*** Records for processing ***

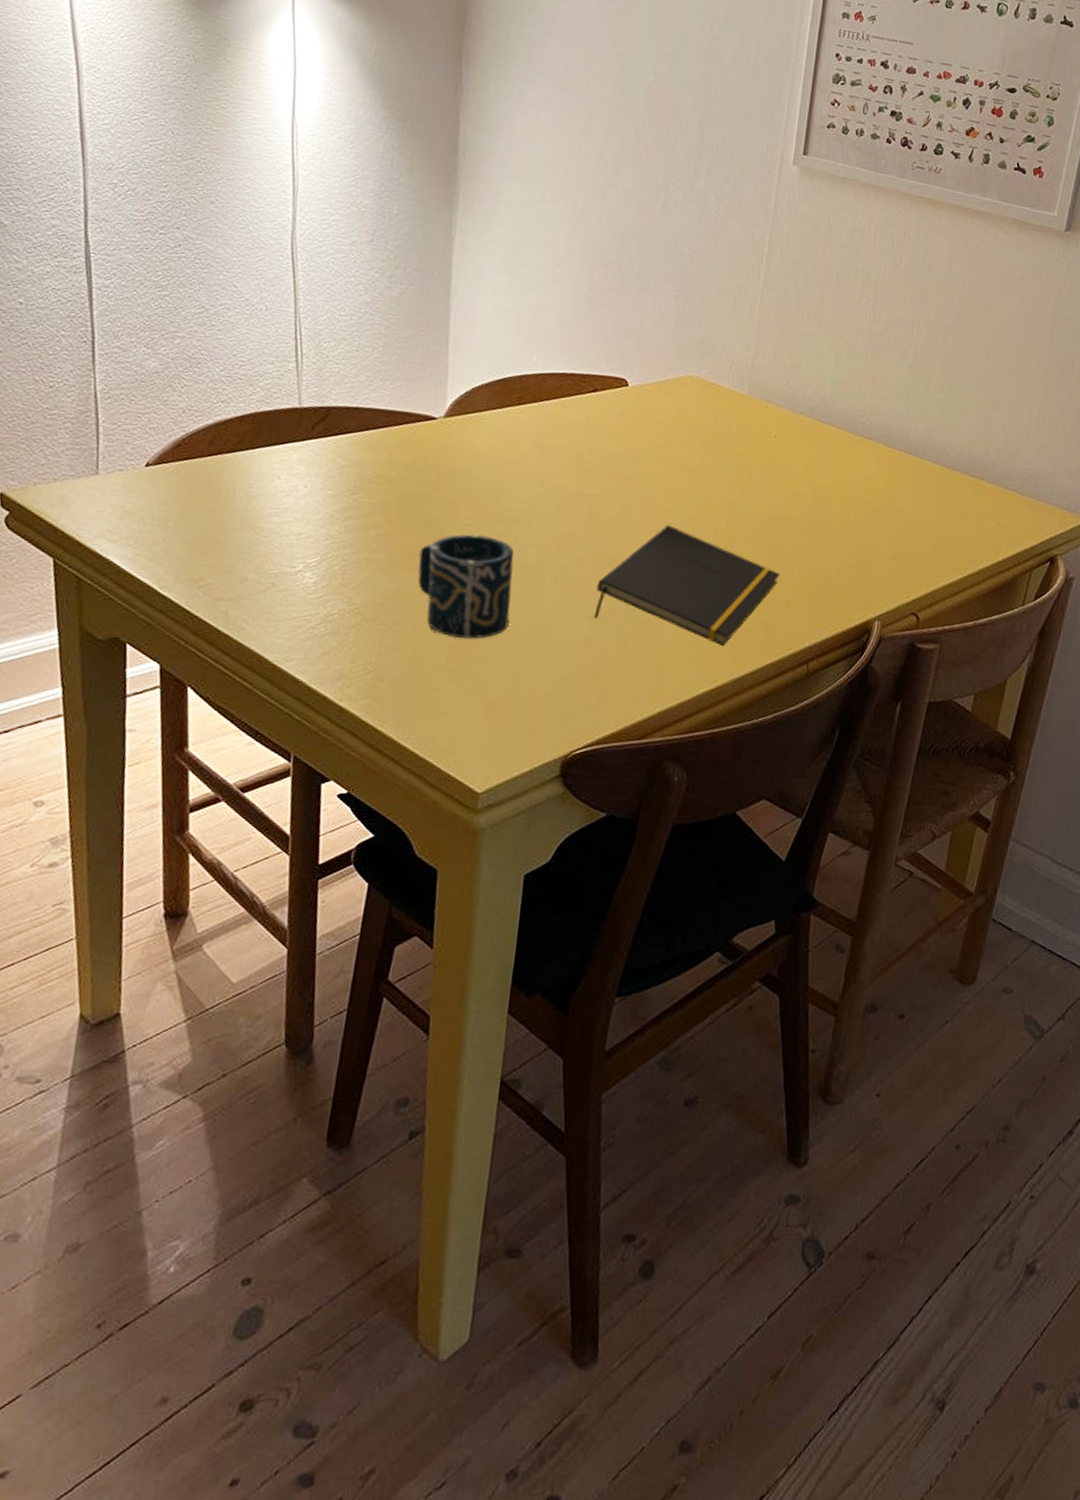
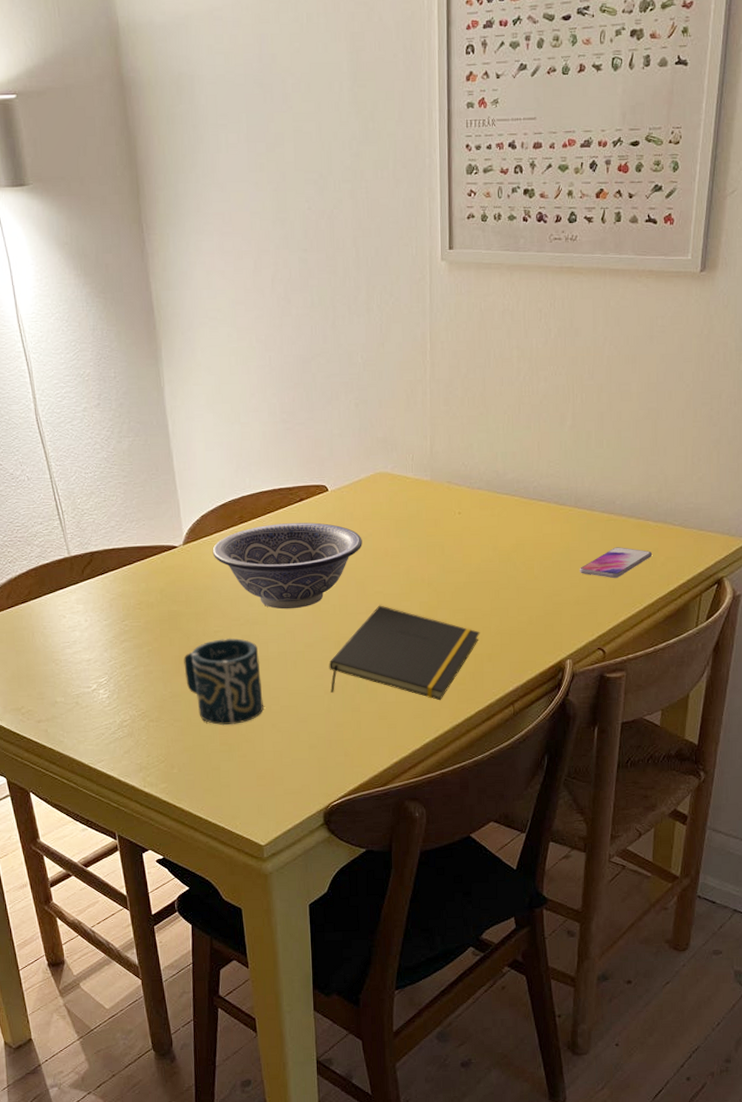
decorative bowl: none [478,411,659,514] -> present [212,522,362,610]
smartphone: none [901,503,984,538] -> present [579,547,653,579]

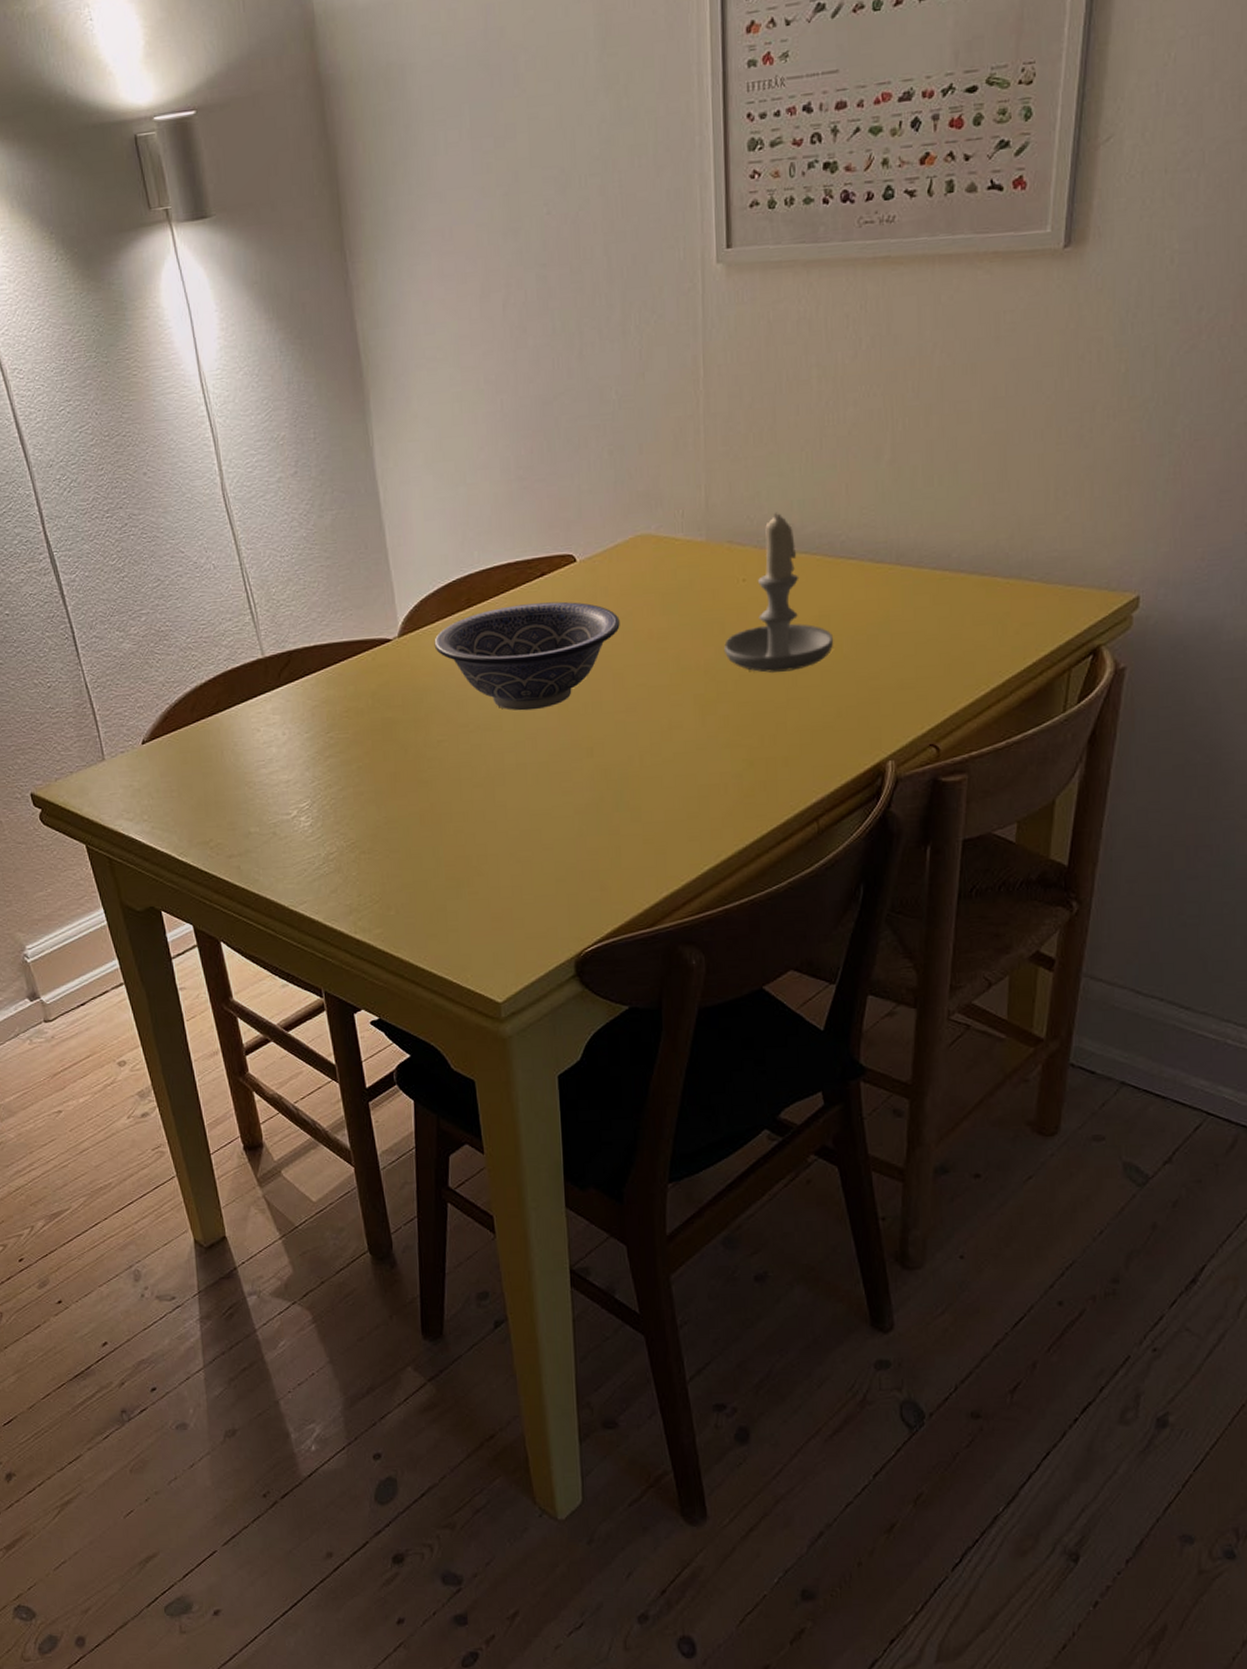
cup: present [184,637,263,726] -> none [401,748,499,856]
notepad: present [329,605,480,701] -> none [579,700,773,818]
candle: none [443,460,528,587] -> present [723,512,834,673]
smartphone: present [579,547,653,579] -> none [903,612,1003,654]

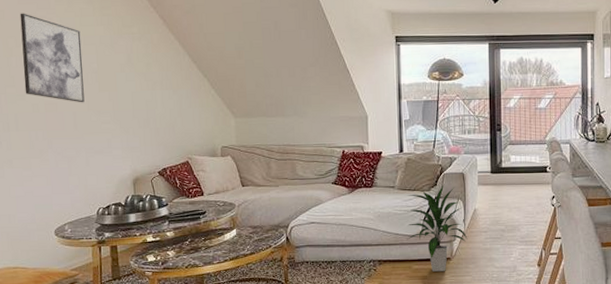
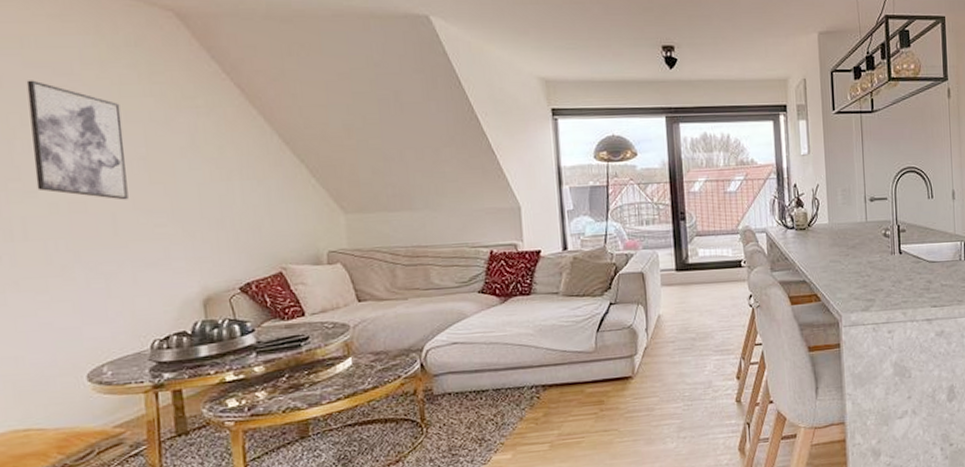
indoor plant: present [407,185,468,272] -> none [574,288,652,394]

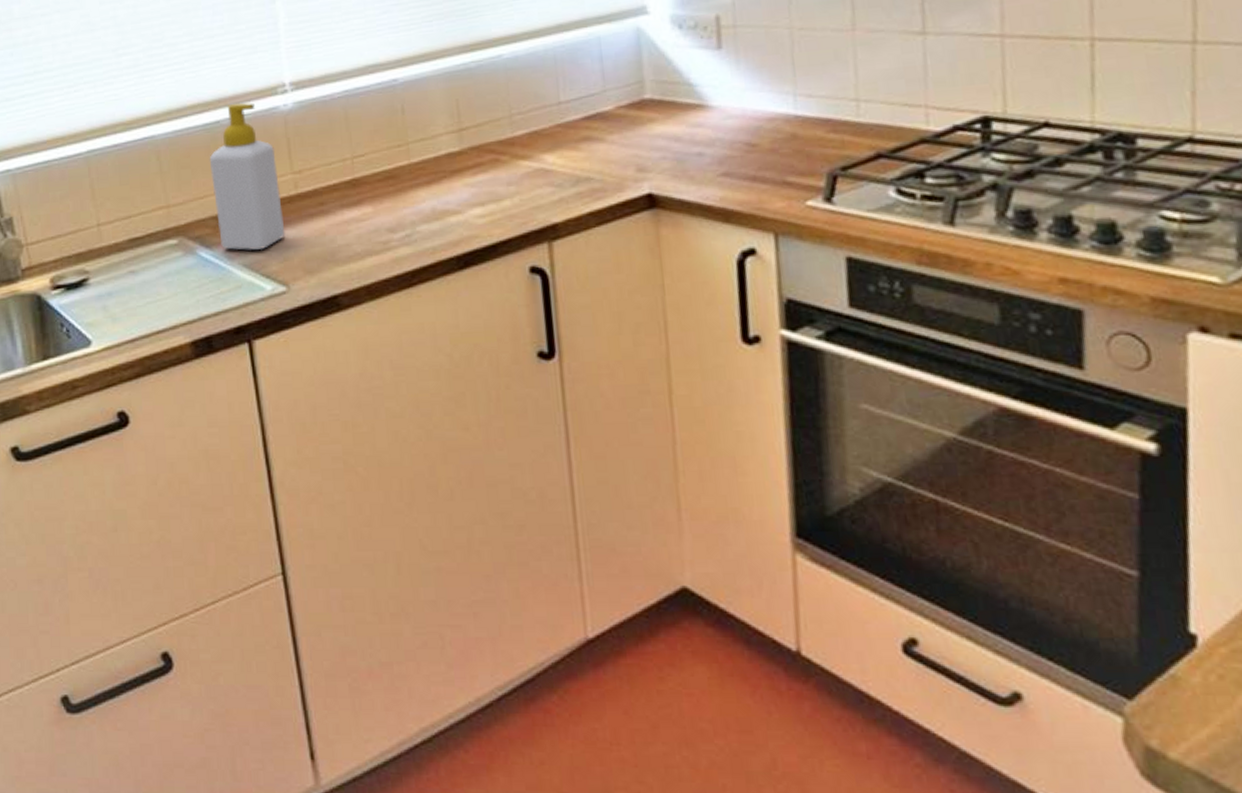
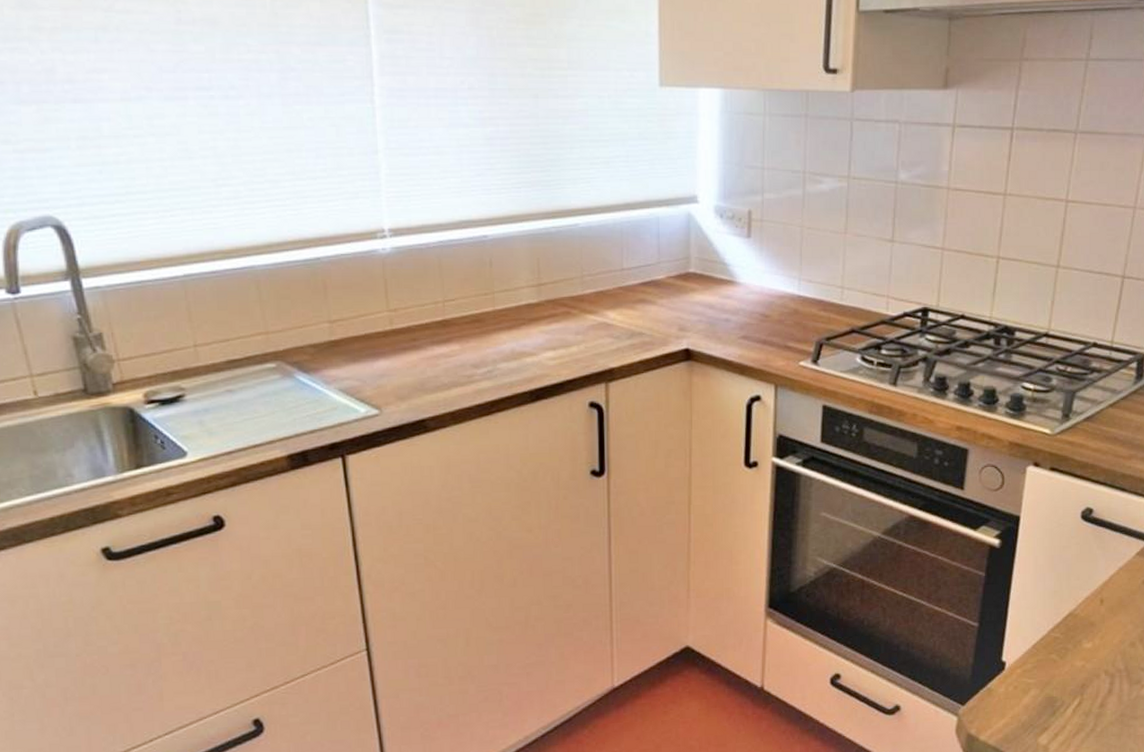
soap bottle: present [209,102,286,251] -> none [309,243,380,378]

*** End of Records for processing ***

### Work item
In the copy, include no pictures; transcribe every record above verbatim.

### Exercise output
decorative bowl: none [478,411,659,514] -> present [212,522,362,610]
smartphone: none [901,503,984,538] -> present [579,547,653,579]

cup: present [184,637,263,726] -> none [401,748,499,856]
notepad: present [329,605,480,701] -> none [579,700,773,818]
candle: none [443,460,528,587] -> present [723,512,834,673]
smartphone: present [579,547,653,579] -> none [903,612,1003,654]

indoor plant: present [407,185,468,272] -> none [574,288,652,394]

soap bottle: present [209,102,286,251] -> none [309,243,380,378]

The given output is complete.